What is less clear, is if the industry as a whole has suffered a lot, despite all the bleating. Many companies are actively switching physical customers to their more structurally profitable online sites, where no such restrictions exist. Ladbrokes Coral has even challenged shop staff to convert customers online if they want to avoid being noticed in the next wave of job cuts.
One of the peculiarities of the debate about gambling in Britain is that, although everyone agrees that there is a problem, they can not stand up for anything. agreement on the root cause. Activists believe that this is in the products themselves – and especially in the conjunction of "addictive" software and the type of games on offer – continuous casino type games.

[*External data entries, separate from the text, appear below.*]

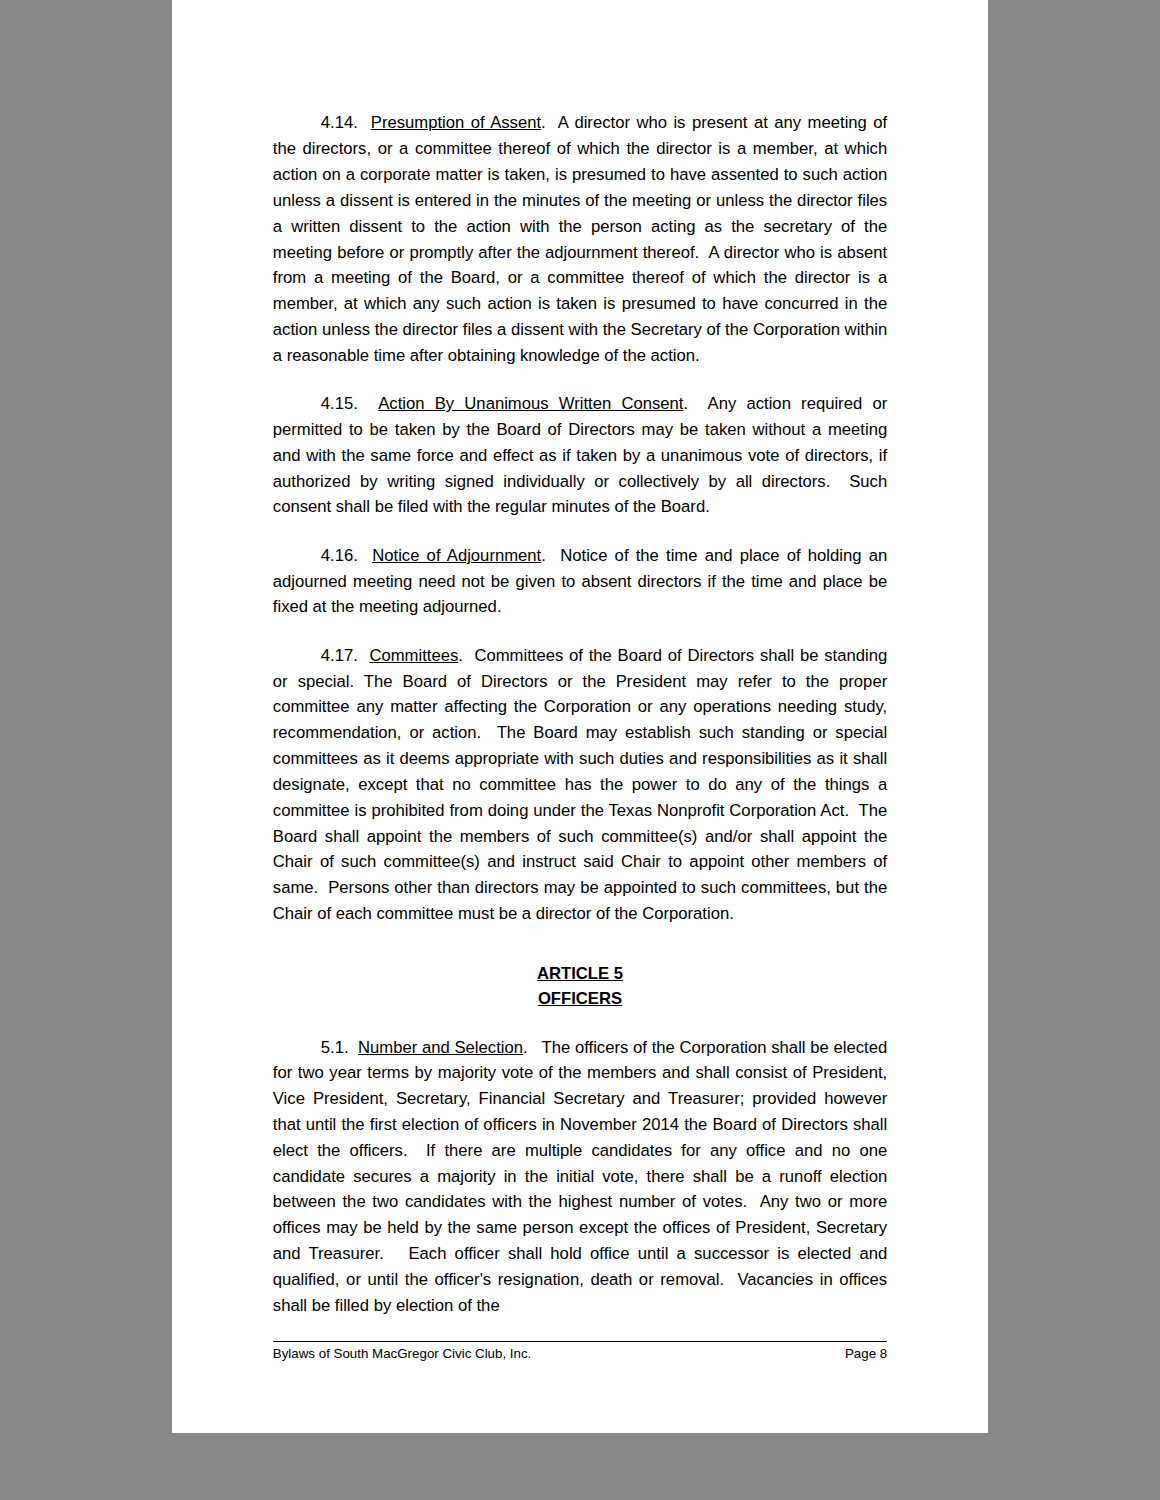4.14. Presumption of Assent. A director who is present at any meeting of the directors, or a committee thereof of which the director is a member, at which action on a corporate matter is taken, is presumed to have assented to such action unless a dissent is entered in the minutes of the meeting or unless the director files a written dissent to the action with the person acting as the secretary of the meeting before or promptly after the adjournment thereof. A director who is absent from a meeting of the Board, or a committee thereof of which the director is a member, at which any such action is taken is presumed to have concurred in the action unless the director files a dissent with the Secretary of the Corporation within a reasonable time after obtaining knowledge of the action.
4.15. Action By Unanimous Written Consent. Any action required or permitted to be taken by the Board of Directors may be taken without a meeting and with the same force and effect as if taken by a unanimous vote of directors, if authorized by writing signed individually or collectively by all directors. Such consent shall be filed with the regular minutes of the Board.
4.16. Notice of Adjournment. Notice of the time and place of holding an adjourned meeting need not be given to absent directors if the time and place be fixed at the meeting adjourned.
4.17. Committees. Committees of the Board of Directors shall be standing or special. The Board of Directors or the President may refer to the proper committee any matter affecting the Corporation or any operations needing study, recommendation, or action. The Board may establish such standing or special committees as it deems appropriate with such duties and responsibilities as it shall designate, except that no committee has the power to do any of the things a committee is prohibited from doing under the Texas Nonprofit Corporation Act. The Board shall appoint the members of such committee(s) and/or shall appoint the Chair of such committee(s) and instruct said Chair to appoint other members of same. Persons other than directors may be appointed to such committees, but the Chair of each committee must be a director of the Corporation.
ARTICLE 5
OFFICERS
5.1. Number and Selection. The officers of the Corporation shall be elected for two year terms by majority vote of the members and shall consist of President, Vice President, Secretary, Financial Secretary and Treasurer; provided however that until the first election of officers in November 2014 the Board of Directors shall elect the officers. If there are multiple candidates for any office and no one candidate secures a majority in the initial vote, there shall be a runoff election between the two candidates with the highest number of votes. Any two or more offices may be held by the same person except the offices of President, Secretary and Treasurer. Each officer shall hold office until a successor is elected and qualified, or until the officer's resignation, death or removal. Vacancies in offices shall be filled by election of the
Bylaws of South MacGregor Civic Club, Inc.
Page 8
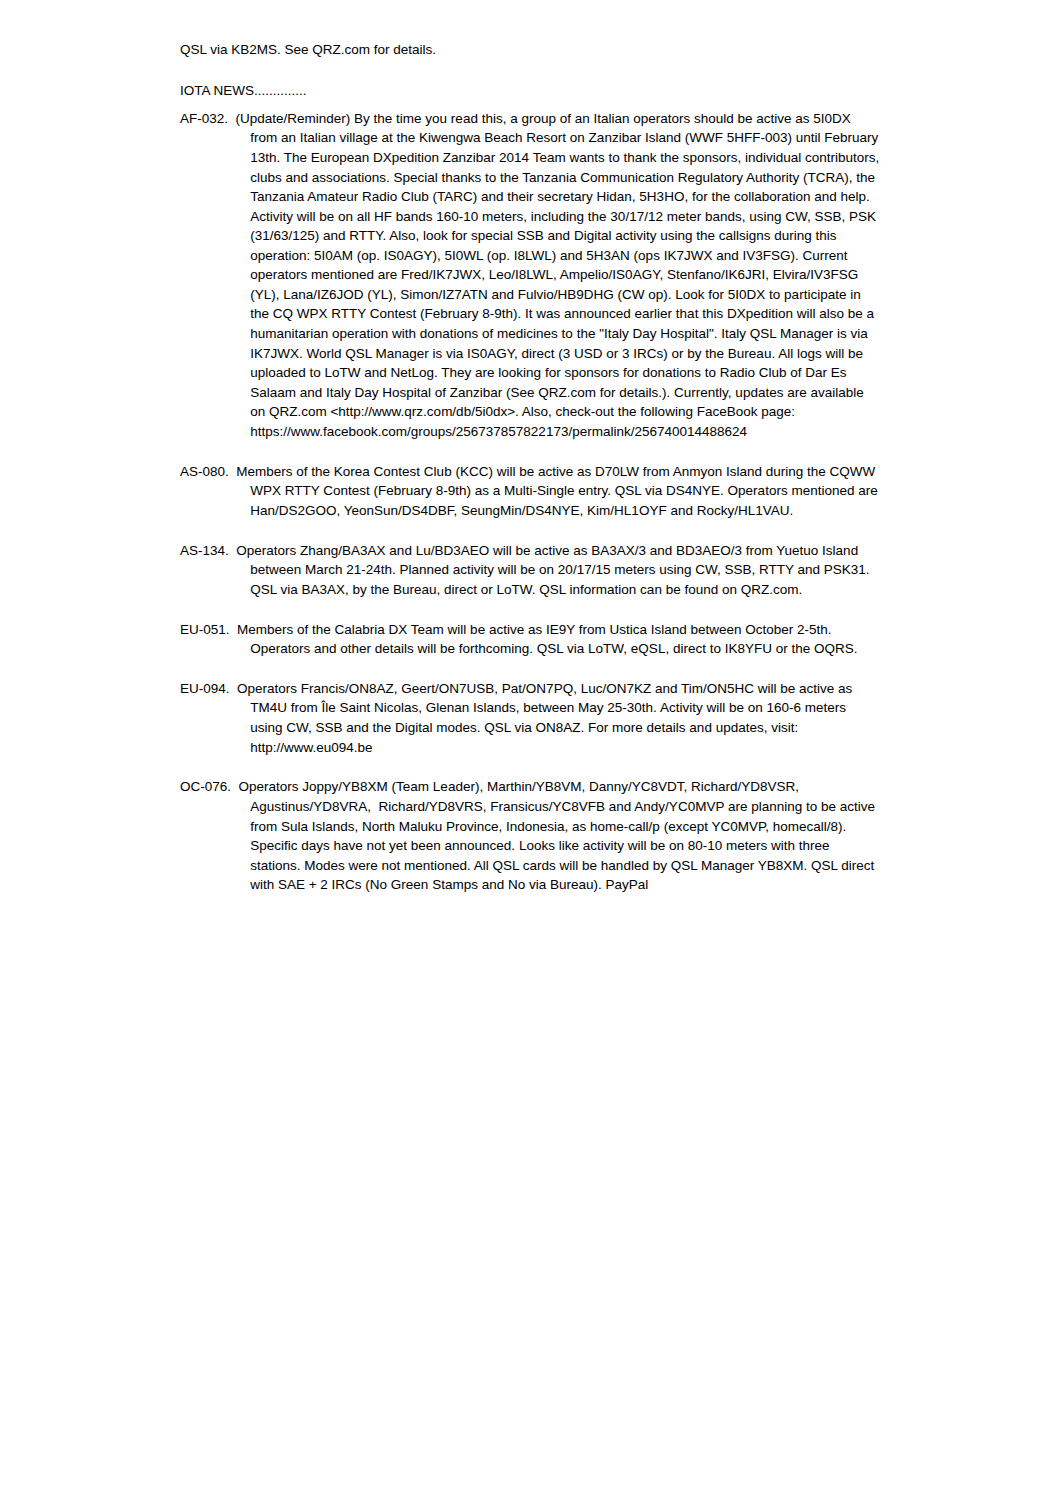QSL via KB2MS. See QRZ.com for details.
IOTA NEWS..............
AF-032. (Update/Reminder) By the time you read this, a group of an Italian operators should be active as 5I0DX from an Italian village at the Kiwengwa Beach Resort on Zanzibar Island (WWF 5HFF-003) until February 13th. The European DXpedition Zanzibar 2014 Team wants to thank the sponsors, individual contributors, clubs and associations. Special thanks to the Tanzania Communication Regulatory Authority (TCRA), the Tanzania Amateur Radio Club (TARC) and their secretary Hidan, 5H3HO, for the collaboration and help. Activity will be on all HF bands 160-10 meters, including the 30/17/12 meter bands, using CW, SSB, PSK (31/63/125) and RTTY. Also, look for special SSB and Digital activity using the callsigns during this operation: 5I0AM (op. IS0AGY), 5I0WL (op. I8LWL) and 5H3AN (ops IK7JWX and IV3FSG). Current operators mentioned are Fred/IK7JWX, Leo/I8LWL, Ampelio/IS0AGY, Stenfano/IK6JRI, Elvira/IV3FSG (YL), Lana/IZ6JOD (YL), Simon/IZ7ATN and Fulvio/HB9DHG (CW op). Look for 5I0DX to participate in the CQ WPX RTTY Contest (February 8-9th). It was announced earlier that this DXpedition will also be a humanitarian operation with donations of medicines to the "Italy Day Hospital". Italy QSL Manager is via IK7JWX. World QSL Manager is via IS0AGY, direct (3 USD or 3 IRCs) or by the Bureau. All logs will be uploaded to LoTW and NetLog. They are looking for sponsors for donations to Radio Club of Dar Es Salaam and Italy Day Hospital of Zanzibar (See QRZ.com for details.). Currently, updates are available on QRZ.com <http://www.qrz.com/db/5i0dx>. Also, check-out the following FaceBook page:
https://www.facebook.com/groups/256737857822173/permalink/256740014488624
AS-080. Members of the Korea Contest Club (KCC) will be active as D70LW from Anmyon Island during the CQWW WPX RTTY Contest (February 8-9th) as a Multi-Single entry. QSL via DS4NYE. Operators mentioned are Han/DS2GOO, YeonSun/DS4DBF, SeungMin/DS4NYE, Kim/HL1OYF and Rocky/HL1VAU.
AS-134. Operators Zhang/BA3AX and Lu/BD3AEO will be active as BA3AX/3 and BD3AEO/3 from Yuetuo Island between March 21-24th. Planned activity will be on 20/17/15 meters using CW, SSB, RTTY and PSK31. QSL via BA3AX, by the Bureau, direct or LoTW. QSL information can be found on QRZ.com.
EU-051. Members of the Calabria DX Team will be active as IE9Y from Ustica Island between October 2-5th. Operators and other details will be forthcoming. QSL via LoTW, eQSL, direct to IK8YFU or the OQRS.
EU-094. Operators Francis/ON8AZ, Geert/ON7USB, Pat/ON7PQ, Luc/ON7KZ and Tim/ON5HC will be active as TM4U from Île Saint Nicolas, Glenan Islands, between May 25-30th. Activity will be on 160-6 meters using CW, SSB and the Digital modes. QSL via ON8AZ. For more details and updates, visit: http://www.eu094.be
OC-076. Operators Joppy/YB8XM (Team Leader), Marthin/YB8VM, Danny/YC8VDT, Richard/YD8VSR, Agustinus/YD8VRA, Richard/YD8VRS, Fransicus/YC8VFB and Andy/YC0MVP are planning to be active from Sula Islands, North Maluku Province, Indonesia, as home-call/p (except YC0MVP, homecall/8). Specific days have not yet been announced. Looks like activity will be on 80-10 meters with three stations. Modes were not mentioned. All QSL cards will be handled by QSL Manager YB8XM. QSL direct with SAE + 2 IRCs (No Green Stamps and No via Bureau). PayPal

Companies prefer to root the problem in the individual, arguing that only a small number of irresponsible addicts have a problem. Remedies are information, treatments and technological solutions that promote abstinence, such as blocking software. Last week, five major groups of book manufacturers announced their willingness to provide £ 60 million to fund research and treatment of gambling addiction.
This disagreement is not over. Businesses may have lost the argument that their products should not be regulated more closely. But they persist with a model that relies heavily on a relatively small number of "big players" – a significant proportion of whom may be problem gamblers. There is little appetite for a more sustainable approach that encourages broader participation, less immersive products and modest stakes.
The front line will now go from bookmakers to online services, real engines of the prosperity of gaming companies and employing few people. It's a war with more than one campaign.